LONDON (Reuters) - A global task force is to encourage businesses to make voluntary disclosures to help investors compare the risks that they face from climate change, Financial Stability Board Chairman Mark Carney said on Friday.
The FSB drafts global financial regulation for the Group of 20 economies (G20), whose summit in Turkey last month asked the board to look at how the financial sector can take account of climate-related issues.
Already, U.S. judicial authorities have begun forcing fossil fuel firms to disclose their own assessments of the risks they face from any increased regulation of greenhouse gas emissions to limit climate change.
“Access to high-quality financial information will allow market participants and policymakers to understand and better manage those risks, which are likely to grow with time,” Carney said at the Paris climate conference.
In September, Carney, who is also governor of the Bank of England, said one of the reasons for better disclosure was the risk that large assets such as fossil-fuel reserves could be “stranded” and rapidly lose value as the world tries to wean itself off carbon.
“What we don’t want to see is an abrupt transition,” he told a news conference on Friday.
The task force will be chaired by Michael Bloomberg, former mayor of New York and now the U.N. Secretary General’s special envoy for cities and climate change.

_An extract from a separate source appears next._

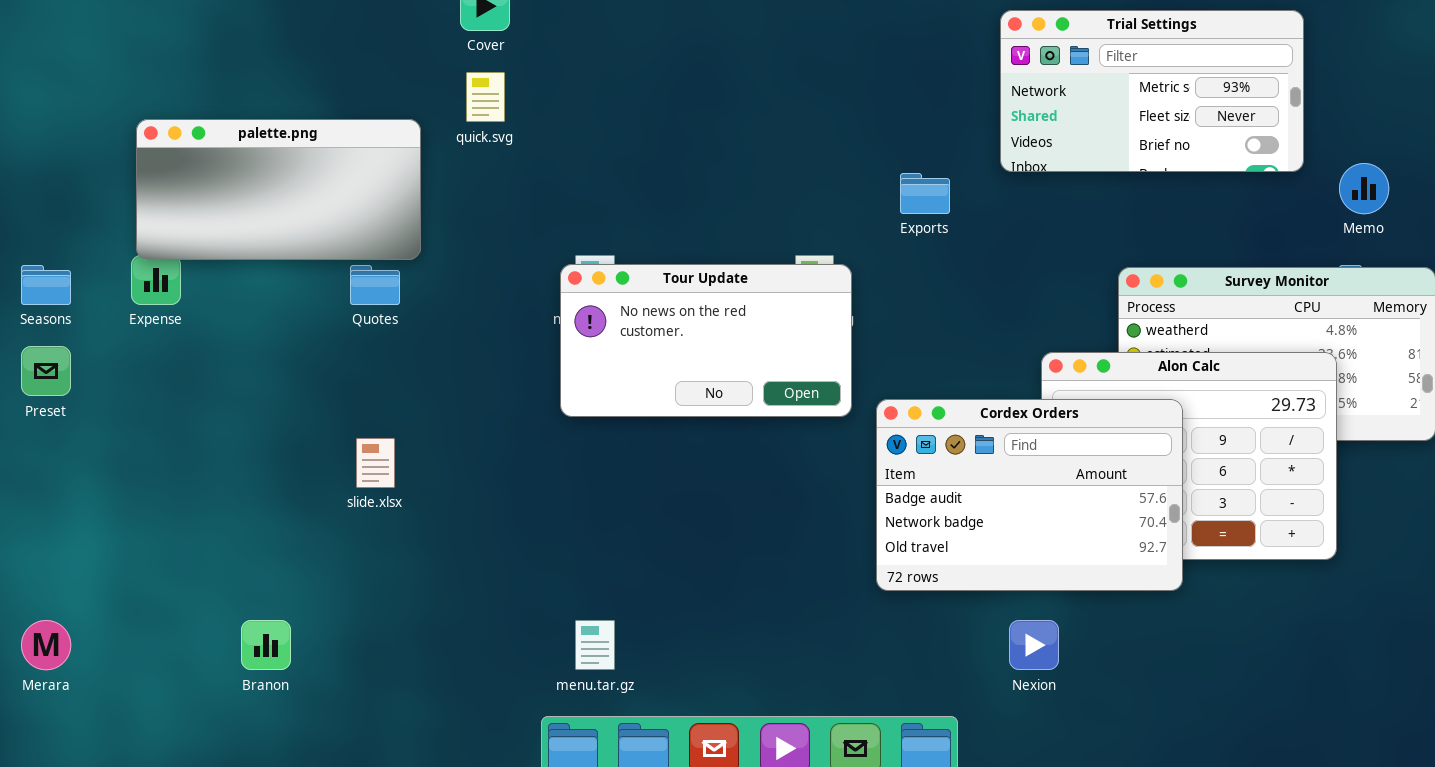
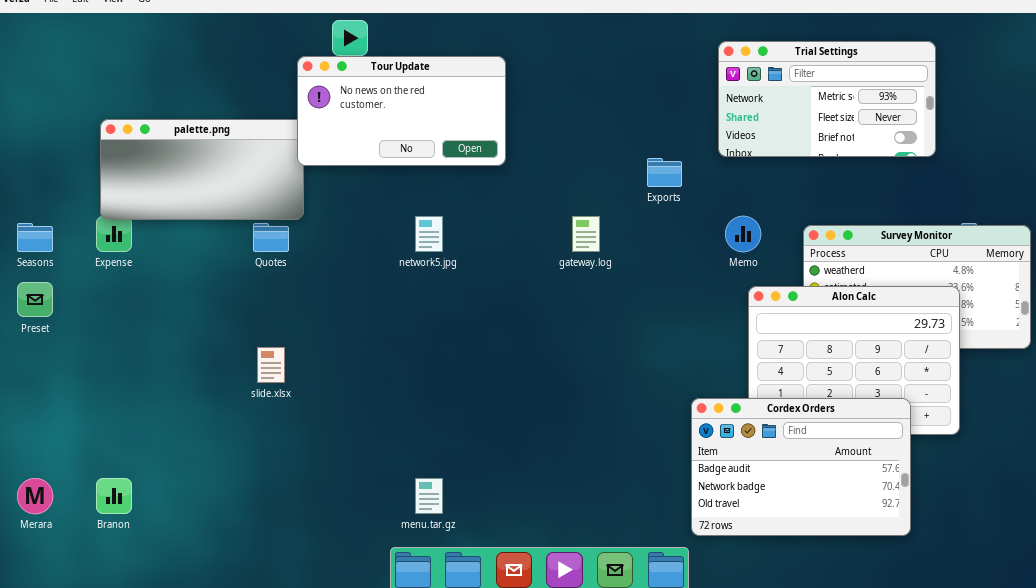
Memo: [1339,163,1389,214] -> [725,216,761,252], moved
Tour Update: [560,264,852,417] -> [297,56,506,166], moved
Cordex Orders: [876,399,1183,591] -> [691,398,911,536], moved
Branon: [241,620,291,670] -> [96,478,132,514], moved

About 10 people will determine the scope and main objectives by the end of March. Another 20 will draft specific recommendations for voluntary disclosure principles and best practices by the end of 2016.
The report will consider the physical, liability and transition risks associated with climate change, and what constitutes effective financial disclosure.
Carney said the cost of weather-related claims for Britain’s insurance sector had gone up five-fold since the 1980s.
The FSB said there were currently 400 disclosure systems relating to climate or sustainability.
“We run the risk of getting lost in the right direction,” Carney said.
The New York state attorney general said last month that he was investigating oil giant Exxon Mobil Corp for the way it had disclosed risks associated with climate change in its statutory reporting.
A few weeks earlier, the same attorney general used securities law to order coal producer Peabody Energy to give investors more details about how its sales would suffer from measures to curb global warming.
Carney said giving investors more insight into firms’ exposure to and preparedness for climate change would plug a “market failure” and smooth the transition to a low-carbon economy.
“The one thing we are not doing as a regulator is making a judgment that there are bad industries from a climate perspective and you should not be lending to those industries,” Carney said.